The Ramsdell Theatre and Hall is the finest of several opera houses built in small Michigan cities at the turn of the twentieth century, including the Calumet Theater ( HO17.7) and the Kerridge Theater in Hancock (demolished). The Ramsdell was substantially built, beautifully decorated, and possessed the latest electrical devices, heating, ventilation, and fire protection.
Thomas Jefferson Ramsdell (1833–1917), Manistee's first lawyer and a civic leader, brought art and culture to Manistee with this gift to the city. In planning this civic monument, he set out to build a modern theater of “Grecian architecture” capable of accommodating any troupe; he also included an assembly hall. Like others in Manistee, he turned to a Chicago architect—in this case, Beman—for the ambitious neoclassical design.
The theater is flanked on the north by the assembly hall; the juncture of their distinct masses is marked by a square campanile tower. The stage house and scene loft rises seventy-five feet at the rear. The facade of the theater is accented by a pedimented central pavilion. The entrance is in the center, fronted by a flat-topped portico of coupled Doric columns. A dentiled and modillioned cornice beneath the hipped roof and the brick quoins at the corners detail the red brick building.

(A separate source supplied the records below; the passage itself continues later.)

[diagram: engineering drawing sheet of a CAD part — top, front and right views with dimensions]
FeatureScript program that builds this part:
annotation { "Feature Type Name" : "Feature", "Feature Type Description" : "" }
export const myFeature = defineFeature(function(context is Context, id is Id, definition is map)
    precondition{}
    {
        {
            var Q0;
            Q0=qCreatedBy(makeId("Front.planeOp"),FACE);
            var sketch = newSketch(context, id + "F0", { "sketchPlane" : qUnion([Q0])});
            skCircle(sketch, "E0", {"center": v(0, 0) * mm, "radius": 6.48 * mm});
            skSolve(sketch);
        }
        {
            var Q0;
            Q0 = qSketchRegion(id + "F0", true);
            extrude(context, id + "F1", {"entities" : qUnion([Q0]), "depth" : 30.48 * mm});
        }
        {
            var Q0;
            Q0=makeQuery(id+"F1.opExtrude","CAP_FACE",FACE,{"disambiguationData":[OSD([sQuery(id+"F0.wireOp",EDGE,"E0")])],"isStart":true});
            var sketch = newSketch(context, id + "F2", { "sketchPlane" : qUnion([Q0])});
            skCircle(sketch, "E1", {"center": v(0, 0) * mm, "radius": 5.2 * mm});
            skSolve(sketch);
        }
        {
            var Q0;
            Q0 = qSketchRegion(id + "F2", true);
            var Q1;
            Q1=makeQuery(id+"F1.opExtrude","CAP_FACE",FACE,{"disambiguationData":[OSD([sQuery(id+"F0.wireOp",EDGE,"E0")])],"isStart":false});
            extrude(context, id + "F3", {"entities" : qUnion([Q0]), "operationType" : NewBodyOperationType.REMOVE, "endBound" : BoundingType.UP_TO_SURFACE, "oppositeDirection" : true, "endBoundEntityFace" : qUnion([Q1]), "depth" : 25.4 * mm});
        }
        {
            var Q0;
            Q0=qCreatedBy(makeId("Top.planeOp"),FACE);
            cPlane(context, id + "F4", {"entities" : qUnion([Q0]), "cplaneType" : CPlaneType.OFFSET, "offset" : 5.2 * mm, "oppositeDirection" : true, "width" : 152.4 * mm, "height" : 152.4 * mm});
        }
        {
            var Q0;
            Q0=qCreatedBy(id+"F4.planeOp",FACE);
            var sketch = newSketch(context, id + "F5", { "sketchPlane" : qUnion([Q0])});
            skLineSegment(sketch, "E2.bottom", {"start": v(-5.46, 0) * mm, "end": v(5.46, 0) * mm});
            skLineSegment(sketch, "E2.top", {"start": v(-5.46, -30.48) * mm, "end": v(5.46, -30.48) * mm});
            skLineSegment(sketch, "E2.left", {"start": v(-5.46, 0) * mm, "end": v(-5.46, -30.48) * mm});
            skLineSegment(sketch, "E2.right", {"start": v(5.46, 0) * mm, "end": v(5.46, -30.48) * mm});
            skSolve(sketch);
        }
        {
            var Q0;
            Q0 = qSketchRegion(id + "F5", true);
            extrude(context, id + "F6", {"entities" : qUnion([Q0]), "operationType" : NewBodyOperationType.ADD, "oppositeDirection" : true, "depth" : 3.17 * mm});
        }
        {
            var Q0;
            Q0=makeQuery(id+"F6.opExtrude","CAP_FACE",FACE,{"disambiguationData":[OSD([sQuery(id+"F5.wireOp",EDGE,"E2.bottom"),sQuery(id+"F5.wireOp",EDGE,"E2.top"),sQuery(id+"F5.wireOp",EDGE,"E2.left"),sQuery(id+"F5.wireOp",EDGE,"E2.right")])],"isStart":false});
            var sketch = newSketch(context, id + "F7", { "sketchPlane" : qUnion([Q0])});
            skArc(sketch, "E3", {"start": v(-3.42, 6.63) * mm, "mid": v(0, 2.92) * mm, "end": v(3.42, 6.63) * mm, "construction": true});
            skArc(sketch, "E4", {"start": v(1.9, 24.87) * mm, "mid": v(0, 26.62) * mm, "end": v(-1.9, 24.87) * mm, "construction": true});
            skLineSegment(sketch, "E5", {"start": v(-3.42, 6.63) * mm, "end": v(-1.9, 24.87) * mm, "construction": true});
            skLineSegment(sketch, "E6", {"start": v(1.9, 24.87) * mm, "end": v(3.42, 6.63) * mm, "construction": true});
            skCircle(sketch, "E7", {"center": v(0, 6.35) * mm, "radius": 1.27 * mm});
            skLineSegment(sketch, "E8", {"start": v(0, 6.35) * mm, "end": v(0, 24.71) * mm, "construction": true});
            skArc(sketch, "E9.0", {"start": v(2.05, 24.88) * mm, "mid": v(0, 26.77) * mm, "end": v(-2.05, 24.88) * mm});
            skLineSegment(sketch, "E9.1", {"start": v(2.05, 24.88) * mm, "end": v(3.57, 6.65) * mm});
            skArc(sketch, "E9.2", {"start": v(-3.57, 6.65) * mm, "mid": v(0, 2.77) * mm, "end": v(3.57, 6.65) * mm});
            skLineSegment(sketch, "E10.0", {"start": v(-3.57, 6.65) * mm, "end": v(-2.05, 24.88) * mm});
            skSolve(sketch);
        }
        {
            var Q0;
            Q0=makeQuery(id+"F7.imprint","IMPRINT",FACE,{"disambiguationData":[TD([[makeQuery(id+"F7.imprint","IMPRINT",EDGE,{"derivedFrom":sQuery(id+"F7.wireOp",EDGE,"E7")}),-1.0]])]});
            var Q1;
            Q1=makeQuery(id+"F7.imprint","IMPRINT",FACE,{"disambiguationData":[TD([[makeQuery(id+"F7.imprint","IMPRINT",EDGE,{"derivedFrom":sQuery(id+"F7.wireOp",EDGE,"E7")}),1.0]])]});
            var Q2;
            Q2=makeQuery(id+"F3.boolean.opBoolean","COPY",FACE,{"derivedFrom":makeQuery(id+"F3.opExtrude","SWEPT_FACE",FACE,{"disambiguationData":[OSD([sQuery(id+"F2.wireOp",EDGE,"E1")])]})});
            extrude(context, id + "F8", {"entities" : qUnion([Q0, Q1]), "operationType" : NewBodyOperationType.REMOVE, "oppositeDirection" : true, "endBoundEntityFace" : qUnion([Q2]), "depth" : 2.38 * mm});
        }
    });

The auditorium seating is arranged in a horseshoe shape beneath a domed ceiling with a graded first floor and two tiers of boxes and galleries; it holds 1,200 people. It is elegantly decorated in light green and gold. Scenic artist Walter Wilcox Burridge painted on the drop curtain a scene entitled A Grove Near Athens; Frederic Winthrop Ramsdell, the Beaux-Arts-trained son of the theater's donor, painted murals of Arcady in the lobby and of Venus in the dome of the auditorium. The social hall holds a huge oak wood-paneled dance hall around which chairs are placed on a slightly raised dais; it also has an orchestra balcony. The dance hall is above the lobby, parlors, dressing rooms, and kitchen of the first floor.
Manistee was already recognized as a theater town because it was easily accessible by lake ferry from Wisconsin, was close to Cadillac and Traverse City for troupes on a circuit, and enjoyed a cool climate—thereby permitting a summer show season—so the completion of the Ramsdell Theatre assured its position as the premier theater town in the area. Planned as a venue for “serious” theater, as opposed to comedy and melodrama, the Ramsdell was purchased by Butterfield Theatres in the 1920s but was never converted to sound. The Ramsdell has been owned by the city since 1943. Restoration undertaken by the Manistee Art Institute and Manistee Civic Players in 2003 created a year-round cultural arts and community center. Conrad Schmidt Studios did much of the decorative painting.